GHG removal and storage in a sink would have some value for as long as the sink is maintained.
If the sink is lost, for example by tillage in the agricultural sector or by fire or disease in the forestry sector, the land manager would forfeit only the right to loan or lease the value of the sink.
A broad based market system for emission reductions would establish the value of the sequestered carbon "capital," and any loan or lease rate could be negotiated using this value and the agreed upon term.
In summation GHG removals with sinks need different policies and markets than GHG emission reductions. A market system for GHG removals that transfers risk from emitters to land managers would likely fail. Farmers and foresters already assume tremendous risks due to the uncertainty of managing biological systems as well as volatile markets. A market system for GHG removals with sinks would not provide any incentive for land managers to adopt best management practices if it adds yet another risk to an already risky operation.

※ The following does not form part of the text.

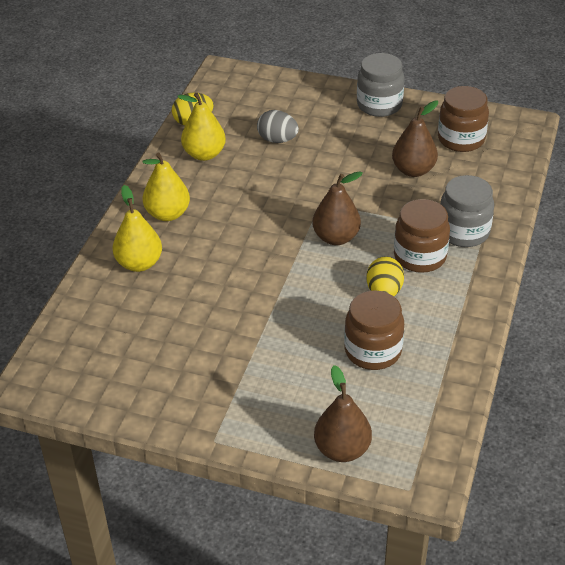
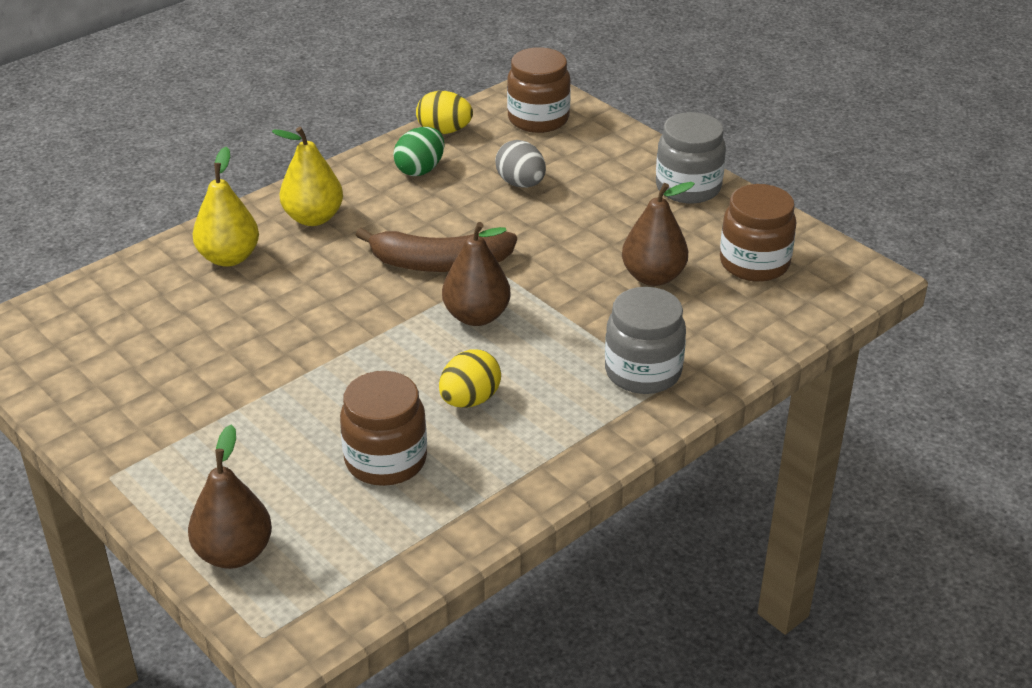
camera: 30 degrees right, 5 degrees down
(204, 154) = (420, 170): yellow pear -> green egg
(280, 212) = (440, 263): none -> brown banana
(419, 256) = (556, 378): brown jar -> brown jar (538, 119)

GHG removals with sinks are the only current mitigation tool that actually removes GHGs from the atmosphere. This is a limited opportunity for society and should not be squandered in the early stages of addressing dangerous GHG concentrations in the atmosphere. GHG removals can be very useful as a "bridge" to meet short term GHG targets, allowing emitting industries the time they need to implement permanent emission reductions. GHG emission reductions and GHG removals are very different and therefore require different markets.